That's a fair point: there are battery technologies which theoretically might offer a considerably lighter battery pack with the necessary power - though there aren't that many which would leave much of a margin for airframe, motors, rotors etc. Whatever Terrafugia are eyeing, they'll have to make it road-crashworthy as Tesla did. And the fact remains that the Tesla packs, optimised for endurance as they are, are already pretty marginal on the length of hover time they could deliver. Switching emphasis to power rather than energy would in all likelihood cut this time even further.

Terrafugia did more or less admit this last, saying:

Your point that there will be a limited hover time is correct. We estimate the time will be sufficient for two or three aborts before a horizontal landing would be required.

Which is fair enough again: if the computer autopilot couldn't get the TF-X down before the battery approached exhaustion, it could always revert to aeroplane flight and head off for a runway, where it could make a rolling landing under engine power alone.

Still though, when you reflect that enough ordinary light-aircraft engines to provide the required hover horsepower would only weigh 1400lb-odd, you have to wonder just why the enthusiasm for batteries among PAV inventors these days. To be sure, electric thrust would be quieter and less prone to breakdown than normal engines, and the need to put heavy weights at the wing tips is reduced: these are good things for flying cars.

++++++++++++++++++++

### [Task statement]
Reproduce the entire passage on battery power and hover time for the TF-X, word for word.

++++++++++++++++++++

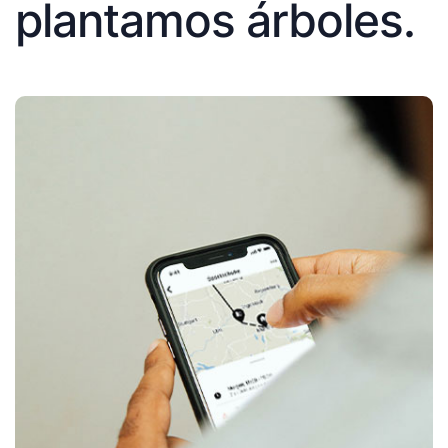
plantamos árboles.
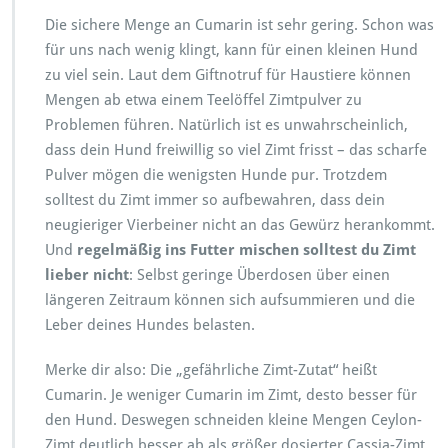
Die sichere Menge an Cumarin ist sehr gering. Schon was
für uns nach wenig klingt, kann für einen kleinen Hund
zu viel sein. Laut dem Giftnotruf für Haustiere können
Mengen ab etwa einem Teelöffel Zimtpulver zu
Problemen führen. Natürlich ist es unwahrscheinlich,
dass dein Hund freiwillig so viel Zimt frisst – das scharfe
Pulver mögen die wenigsten Hunde pur. Trotzdem
solltest du Zimt immer so aufbewahren, dass dein
neugieriger Vierbeiner nicht an das Gewürz herankommt.
Und
regelmäßig ins Futter mischen solltest du Zimt
lieber nicht
: Selbst geringe Überdosen über einen
längeren Zeitraum können sich aufsummieren und die
Leber deines Hundes belasten.
Merke dir also: Die „gefährliche Zimt-Zutat“ heißt
Cumarin. Je weniger Cumarin im Zimt, desto besser für
den Hund. Deswegen schneiden kleine Mengen Ceylon-
Zimt deutlich besser ab als größer dosierter Cassia-Zimt.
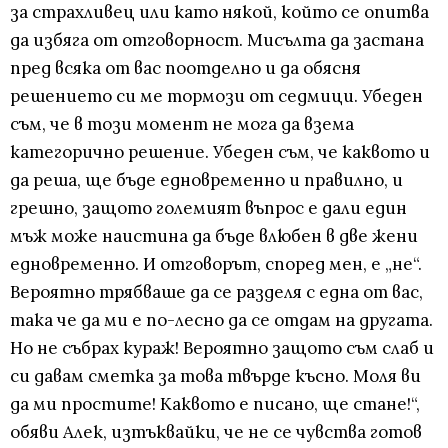
за страхливец или като някой, който се опитва
да избяга от отговорност. Мисълта да застана
пред всяка от вас поотделно и да обясня
решението си ме тормози от седмици. Убеден
съм, че в този момент не мога да взема
категорично решение. Убеден съм, че каквото и
да реша, ще бъде едновременно и правилно, и
грешно, защото големият въпрос е дали един
мъж може наистина да бъде влюбен в две жени
едновременно. И отговорът, според мен, е „не“.
Вероятно трябваше да се разделя с една от вас,
така че да ми е по-лесно да се отдам на другата.
Но не събрах кураж! Вероятно защото съм слаб и
си давам сметка за това твърде късно. Моля ви
да ми простите! Каквото е писано, ще стане!“,
обяви Алек, изтъквайки, че не се чувства готов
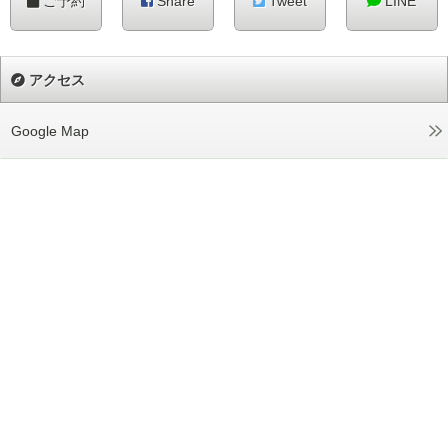
ご予約
Share
Tweet
LINE
アクセス
Google Map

++++++++++++++++++++

### [Response area]
That's a fair point: there are battery technologies which theoretically might offer a considerably lighter battery pack with the necessary power - though there aren't that many which would leave much of a margin for airframe, motors, rotors etc. Whatever Terrafugia are eyeing, they'll have to make it road-crashworthy as Tesla did. And the fact remains that the Tesla packs, optimised for endurance as they are, are already pretty marginal on the length of hover time they could deliver. Switching emphasis to power rather than energy would in all likelihood cut this time even further.

Terrafugia did more or less admit this last, saying:

Your point that there will be a limited hover time is correct. We estimate the time will be sufficient for two or three aborts before a horizontal landing would be required.

Which is fair enough again: if the computer autopilot couldn't get the TF-X down before the battery approached exhaustion, it could always revert to aeroplane flight and head off for a runway, where it could make a rolling landing under engine power alone.

Still though, when you reflect that enough ordinary light-aircraft engines to provide the required hover horsepower would only weigh 1400lb-odd, you have to wonder just why the enthusiasm for batteries among PAV inventors these days. To be sure, electric thrust would be quieter and less prone to breakdown than normal engines, and the need to put heavy weights at the wing tips is reduced: these are good things for flying cars.